> **Requirement**: Please copy out the text of the material below, changing "Check Availability" to "Confirm Availability" and leaving everything else as it is. Omit the pictures.

■ ■ ■ ■ ■ ■ ■

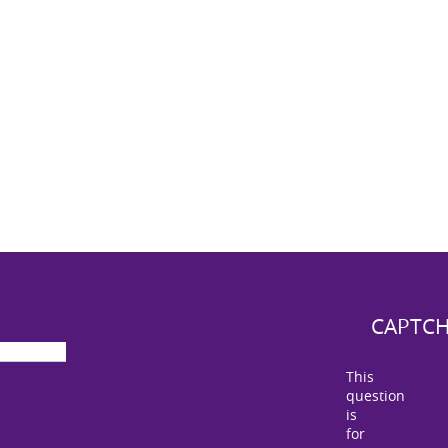
CAPTC
This
question
is
for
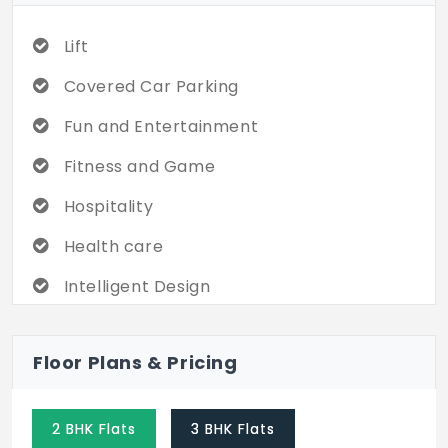
Lift
Covered Car Parking
Fun and Entertainment
Fitness and Game
Hospitality
Health care
Intelligent Design
Swimming Pool
Floor Plans & Pricing
Cricket Game
Children's Play area
2 BHK Flats
3 BHK Flats
Club House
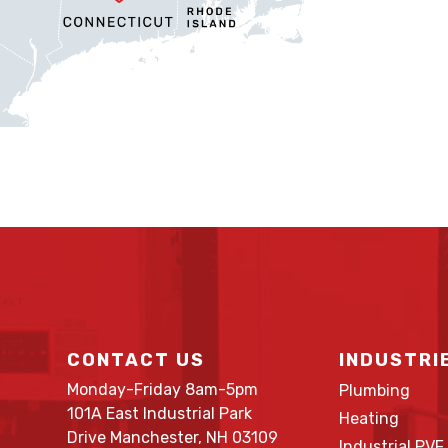
CONTACT US
INDUSTRI
Monday-Friday 8am-5pm
Plumbing
101A East Industrial Park
Heating
Drive Manchester, NH 03109
Industrial PVF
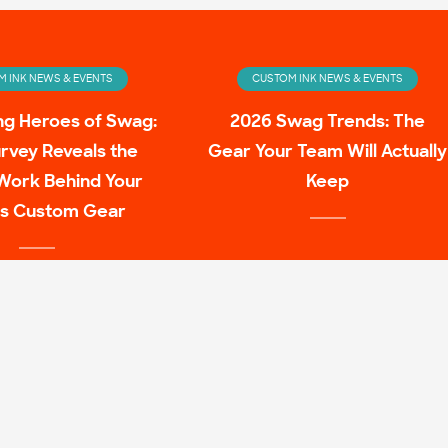
 INK NEWS & EVENTS
CUSTOM INK NEWS & EVENTS
ng Heroes of Swag:
2026 Swag Trends: The
rvey Reveals the
Gear Your Team Will Actually
Work Behind Your
Keep
s Custom Gear
 INK NEWS & EVENTS
ulture Family Shirt
Mashups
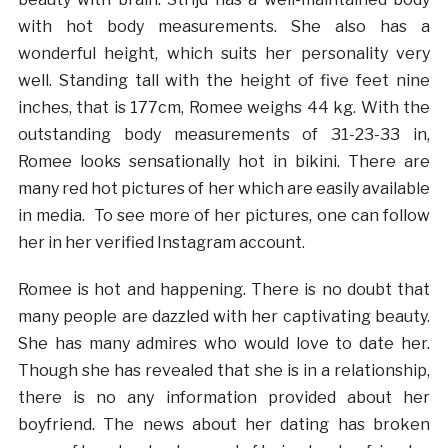
with hot body measurements. She also has a
wonderful height, which suits her personality very
well. Standing tall with the height of five feet nine
inches, that is 177cm, Romee weighs 44 kg. With the
outstanding body measurements of 31-23-33 in,
Romee looks sensationally hot in bikini. There are
many red hot pictures of her which are easily available
in media. To see more of her pictures, one can follow
her in her verified Instagram account.
Romee is hot and happening. There is no doubt that
many people are dazzled with her captivating beauty.
She has many admires who would love to date her.
Though she has revealed that she is in a relationship,
there is no any information provided about her
boyfriend. The news about her dating has broken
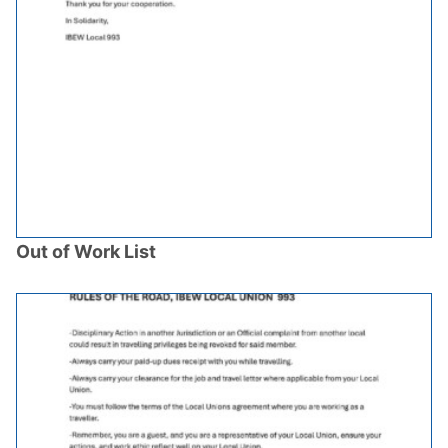
Out of Work List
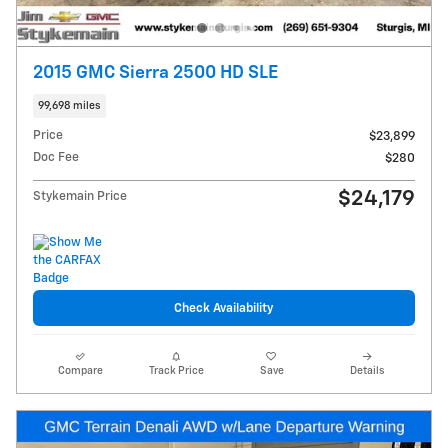
2015 GMC Sierra 2500 HD SLE
99,698 miles
Price
$23,899
Doc Fee
$280
$24,179
Stykemain Price
Check Availability
Compare
Track Price
Save
Details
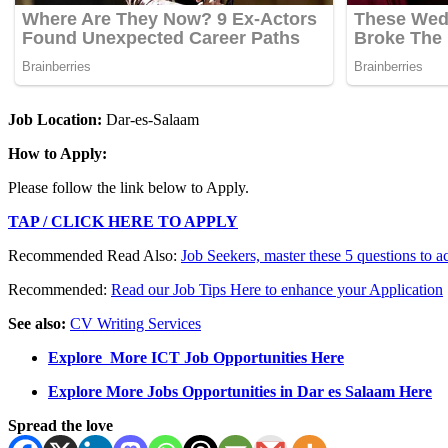
Job Location:
Dar-es-Salaam
How to Apply:
Please follow the link below to Apply.
TAP / CLICK HERE TO APPLY
Recommended Read Also:
Job Seekers, master these 5 questions to a
Recommended:
Read our Job Tips Here to enhance your Application
See also:
CV Writing Services
Explore More ICT Job Opportunities Here
Explore More Jobs Opportunities in Dar es Salaam Here
Spread the love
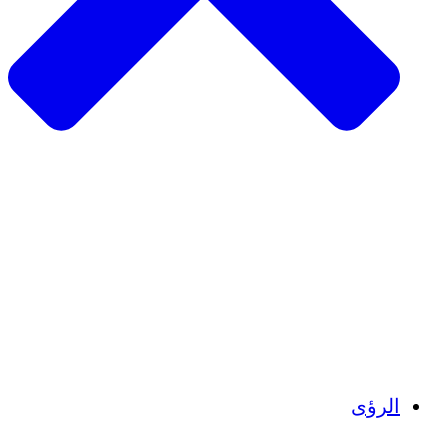
الزراعة المستدامة
التعافي من الزلزال
مياه نظيفة
تمكين المرأة
الشباب والطلاب
الحفاظ على التراث الثقافي والحوار
بناء القدرات
أرصدة الكربون
الرؤى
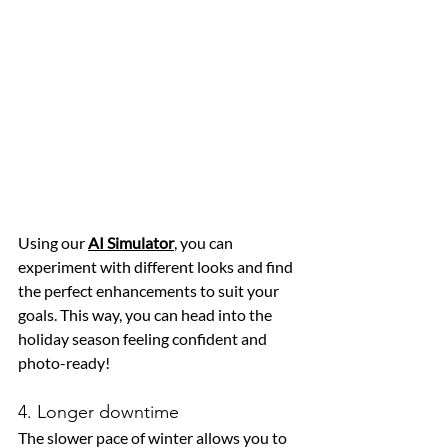
Using our 
AI Simulator
, you can 
experiment with different looks and find 
the perfect enhancements to suit your 
goals. This way, you can head into the 
holiday season feeling confident and 
photo-ready!
4. Longer downtime
The slower pace of winter allows you to 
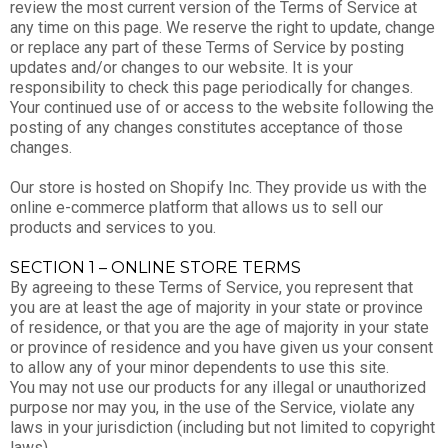
review the most current version of the Terms of Service at
any time on this page. We reserve the right to update, change
or replace any part of these Terms of Service by posting
updates and/or changes to our website. It is your
responsibility to check this page periodically for changes.
Your continued use of or access to the website following the
posting of any changes constitutes acceptance of those
changes.
Our store is hosted on Shopify Inc. They provide us with the
online e-commerce platform that allows us to sell our
products and services to you.
SECTION 1 – ONLINE STORE TERMS
By agreeing to these Terms of Service, you represent that
you are at least the age of majority in your state or province
of residence, or that you are the age of majority in your state
or province of residence and you have given us your consent
to allow any of your minor dependents to use this site.
You may not use our products for any illegal or unauthorized
purpose nor may you, in the use of the Service, violate any
laws in your jurisdiction (including but not limited to copyright
laws).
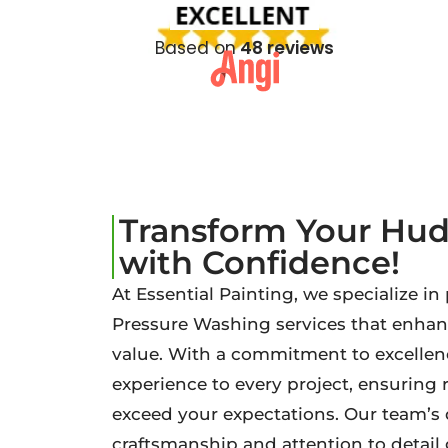
Based on
48 reviews
Transform Your Hu
with Confidence!
At Essential Painting, we specialize in
Pressure Washing services that enha
value. With a commitment to excellenc
experience to every project, ensuring 
exceed your expectations. Our team’s 
craftsmanship and attention to detai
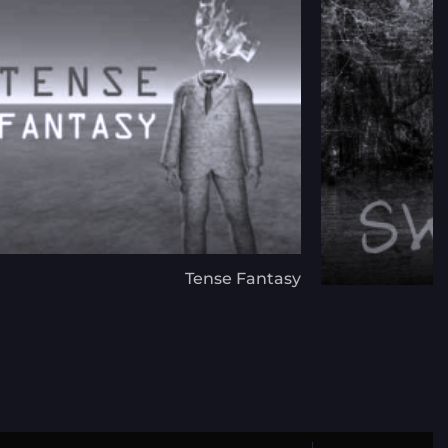
Tense Fantasy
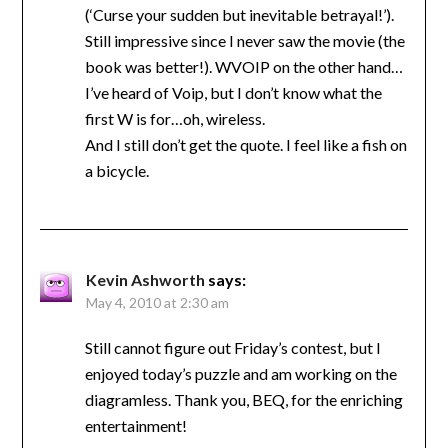
(‘Curse your sudden but inevitable betrayal!’).
Still impressive since I never saw the movie (the
book was better!). WVOIP on the other hand…
I’ve heard of Voip, but I don’t know what the
first W is for…oh, wireless.
And I still don’t get the quote. I feel like a fish on
a bicycle.
Kevin Ashworth
says:
May 4, 2010 at 2:30 am
Still cannot figure out Friday’s contest, but I
enjoyed today’s puzzle and am working on the
diagramless. Thank you, BEQ, for the enriching
entertainment!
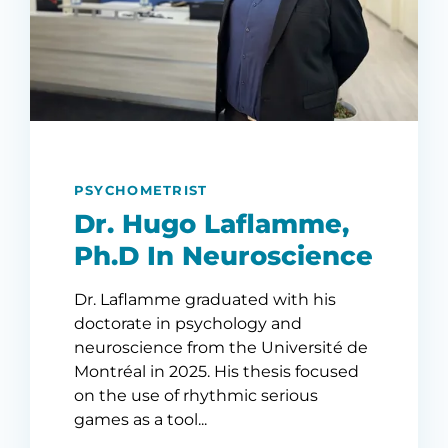
PSYCHOMETRIST
Dr. Hugo Laflamme,
Ph.D In Neuroscience
Dr. Laflamme graduated with his
doctorate in psychology and
neuroscience from the Université de
Montréal in 2025. His thesis focused
on the use of rhythmic serious
games as a tool...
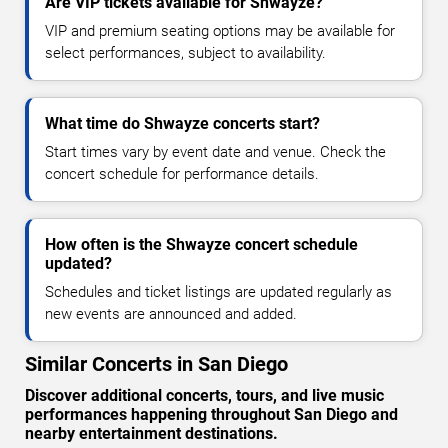
Are VIP tickets available for Shwayze?
VIP and premium seating options may be available for
select performances, subject to availability.
What time do Shwayze concerts start?
Start times vary by event date and venue. Check the
concert schedule for performance details.
How often is the Shwayze concert schedule
updated?
Schedules and ticket listings are updated regularly as
new events are announced and added.
Similar Concerts in San Diego
Discover additional concerts, tours, and live music
performances happening throughout San Diego and
nearby entertainment destinations.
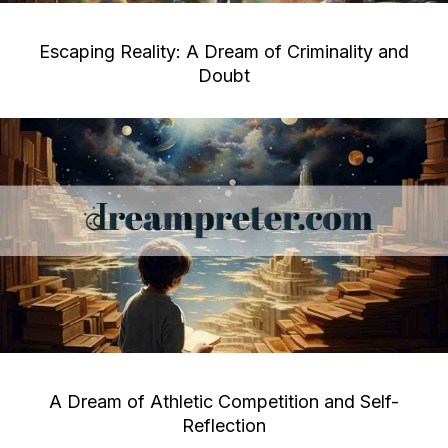
Escaping Reality: A Dream of Criminality and
Doubt
A Dream of Athletic Competition and Self-
Reflection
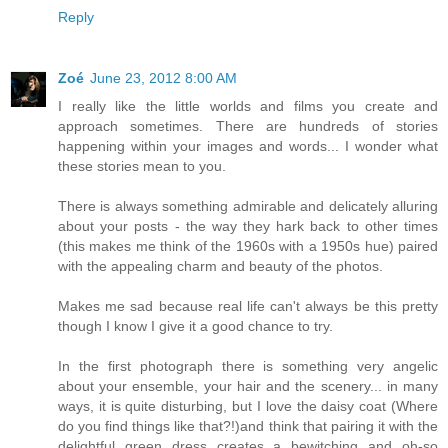
Reply
Zoé
June 23, 2012 8:00 AM
I really like the little worlds and films you create and
approach sometimes. There are hundreds of stories
happening within your images and words... I wonder what
these stories mean to you.
There is always something admirable and delicately alluring
about your posts - the way they hark back to other times
(this makes me think of the 1960s with a 1950s hue) paired
with the appealing charm and beauty of the photos.
Makes me sad because real life can't always be this pretty
though I know I give it a good chance to try.
In the first photograph there is something very angelic
about your ensemble, your hair and the scenery... in many
ways, it is quite disturbing, but I love the daisy coat (Where
do you find things like that?!)and think that pairing it with the
delightful green dress creates a bewitching and oh-so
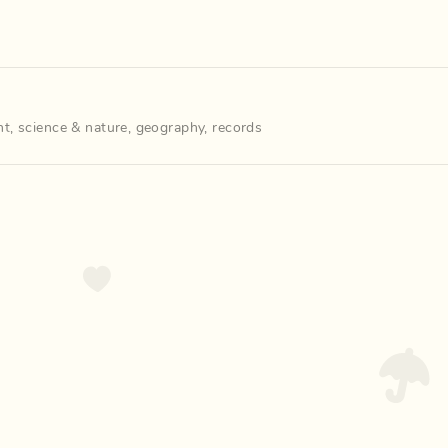
nt
,
science & nature
,
geography
,
records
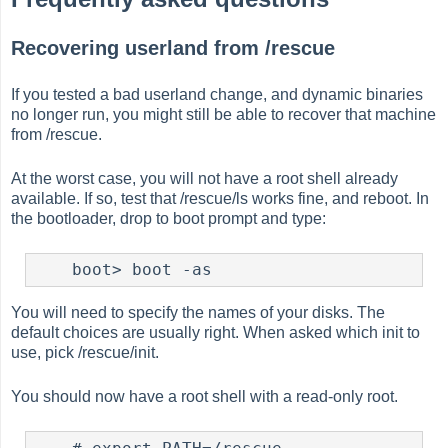
Recovering userland from /rescue
If you tested a bad userland change, and dynamic binaries
no longer run, you might still be able to recover that machine
from /rescue.
At the worst case, you will not have a root shell already
available. If so, test that /rescue/ls works fine, and reboot. In
the bootloader, drop to boot prompt and type:
You will need to specify the names of your disks. The
default choices are usually right. When asked which init to
use, pick /rescue/init.
You should now have a root shell with a read-only root.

■ ■ ■ ■ ■ ■ ■

> **Your response**:
CAPTC
This
question
is
for
Lift
Covered Car Parking
Fun and Entertainment
Fitness and Game
Hospitality
Health care
Intelligent Design
Swimming Pool
Floor Plans & Pricing
Cricket Game
Children's Play area
2 BHK Flats
3 BHK Flats
Club House
CONTACT US
INDUSTRI
Monday-Friday 8am-5pm
Plumbing
101A East Industrial Park
Heating
Drive Manchester, NH 03109
Industrial PVF
 INK NEWS & EVENTS
CUSTOM INK NEWS & EVENTS
ng Heroes of Swag:
2026 Swag Trends: The
rvey Reveals the
Gear Your Team Will Actually
Work Behind Your
Keep
s Custom Gear
 INK NEWS & EVENTS
ulture Family Shirt
Mashups
with hot body measurements. She also has a
wonderful height, which suits her personality very
well. Standing tall with the height of five feet nine
inches, that is 177cm, Romee weighs 44 kg. With the
outstanding body measurements of 31-23-33 in,
Romee looks sensationally hot in bikini. There are
many red hot pictures of her which are easily available
in media. To see more of her pictures, one can follow
her in her verified Instagram account.
Romee is hot and happening. There is no doubt that
many people are dazzled with her captivating beauty.
She has many admires who would love to date her.
Though she has revealed that she is in a relationship,
there is no any information provided about her
boyfriend. The news about her dating has broken
Out of Work List
2015 GMC Sierra 2500 HD SLE
99,698 miles
Price
$23,899
Doc Fee
$280
$24,179
Stykemain Price
Confirm Availability
Compare
Track Price
Save
Details
Job Location:
Dar-es-Salaam
How to Apply:
Please follow the link below to Apply.
TAP / CLICK HERE TO APPLY
Recommended Read Also:
Job Seekers, master these 5 questions to a
Recommended:
Read our Job Tips Here to enhance your Application
See also:
CV Writing Services
Explore More ICT Job Opportunities Here
Explore More Jobs Opportunities in Dar es Salaam Here
Spread the love
الزراعة المستدامة
التعافي من الزلزال
مياه نظيفة
تمكين المرأة
الشباب والطلاب
الحفاظ على التراث الثقافي والحوار
بناء القدرات
أرصدة الكربون
الرؤى
Using our 
AI Simulator
, you can 
experiment with different looks and find 
the perfect enhancements to suit your 
goals. This way, you can head into the 
holiday season feeling confident and 
photo-ready!
4. Longer downtime
The slower pace of winter allows you to 
review the most current version of the Terms of Service at
any time on this page. We reserve the right to update, change
or replace any part of these Terms of Service by posting
updates and/or changes to our website. It is your
responsibility to check this page periodically for changes.
Your continued use of or access to the website following the
posting of any changes constitutes acceptance of those
changes.
Our store is hosted on Shopify Inc. They provide us with the
online e-commerce platform that allows us to sell our
products and services to you.
SECTION 1 – ONLINE STORE TERMS
By agreeing to these Terms of Service, you represent that
you are at least the age of majority in your state or province
of residence, or that you are the age of majority in your state
or province of residence and you have given us your consent
to allow any of your minor dependents to use this site.
You may not use our products for any illegal or unauthorized
purpose nor may you, in the use of the Service, violate any
laws in your jurisdiction (including but not limited to copyright
laws).
Based on
48 reviews
Transform Your Hu
with Confidence!
At Essential Painting, we specialize in
Pressure Washing services that enha
value. With a commitment to excellenc
experience to every project, ensuring 
exceed your expectations. Our team’s 
craftsmanship and attention to detai
Tense Fantasy
(‘Curse your sudden but inevitable betrayal!’).
Still impressive since I never saw the movie (the
book was better!). WVOIP on the other hand…
I’ve heard of Voip, but I don’t know what the
first W is for…oh, wireless.
And I still don’t get the quote. I feel like a fish on
a bicycle.
Kevin Ashworth
says:
May 4, 2010 at 2:30 am
Still cannot figure out Friday’s contest, but I
enjoyed today’s puzzle and am working on the
diagramless. Thank you, BEQ, for the enriching
entertainment!
PSYCHOMETRIST
Dr. Hugo Laflamme,
Ph.D In Neuroscience
Dr. Laflamme graduated with his
doctorate in psychology and
neuroscience from the Université de
Montréal in 2025. His thesis focused
on the use of rhythmic serious
games as a tool...
Are VIP tickets available for Shwayze?
VIP and premium seating options may be available for
select performances, subject to availability.
What time do Shwayze concerts start?
Start times vary by event date and venue. Check the
concert schedule for performance details.
How often is the Shwayze concert schedule
updated?
Schedules and ticket listings are updated regularly as
new events are announced and added.
Similar Concerts in San Diego
Discover additional concerts, tours, and live music
performances happening throughout San Diego and
nearby entertainment destinations.
Escaping Reality: A Dream of Criminality and
Doubt
A Dream of Athletic Competition and Self-
Reflection
Reply
Zoé
June 23, 2012 8:00 AM
I really like the little worlds and films you create and
approach sometimes. There are hundreds of stories
happening within your images and words... I wonder what
these stories mean to you.
There is always something admirable and delicately alluring
about your posts - the way they hark back to other times
(this makes me think of the 1960s with a 1950s hue) paired
with the appealing charm and beauty of the photos.
Makes me sad because real life can't always be this pretty
though I know I give it a good chance to try.
In the first photograph there is something very angelic
about your ensemble, your hair and the scenery... in many
ways, it is quite disturbing, but I love the daisy coat (Where
do you find things like that?!)and think that pairing it with the
delightful green dress creates a bewitching and oh-so
nt
,
science & nature
,
geography
,
records
Recovering userland from /rescue
If you tested a bad userland change, and dynamic binaries
no longer run, you might still be able to recover that machine
from /rescue.
At the worst case, you will not have a root shell already
available. If so, test that /rescue/ls works fine, and reboot. In
the bootloader, drop to boot prompt and type:
You will need to specify the names of your disks. The
default choices are usually right. When asked which init to
use, pick /rescue/init.
You should now have a root shell with a read-only root.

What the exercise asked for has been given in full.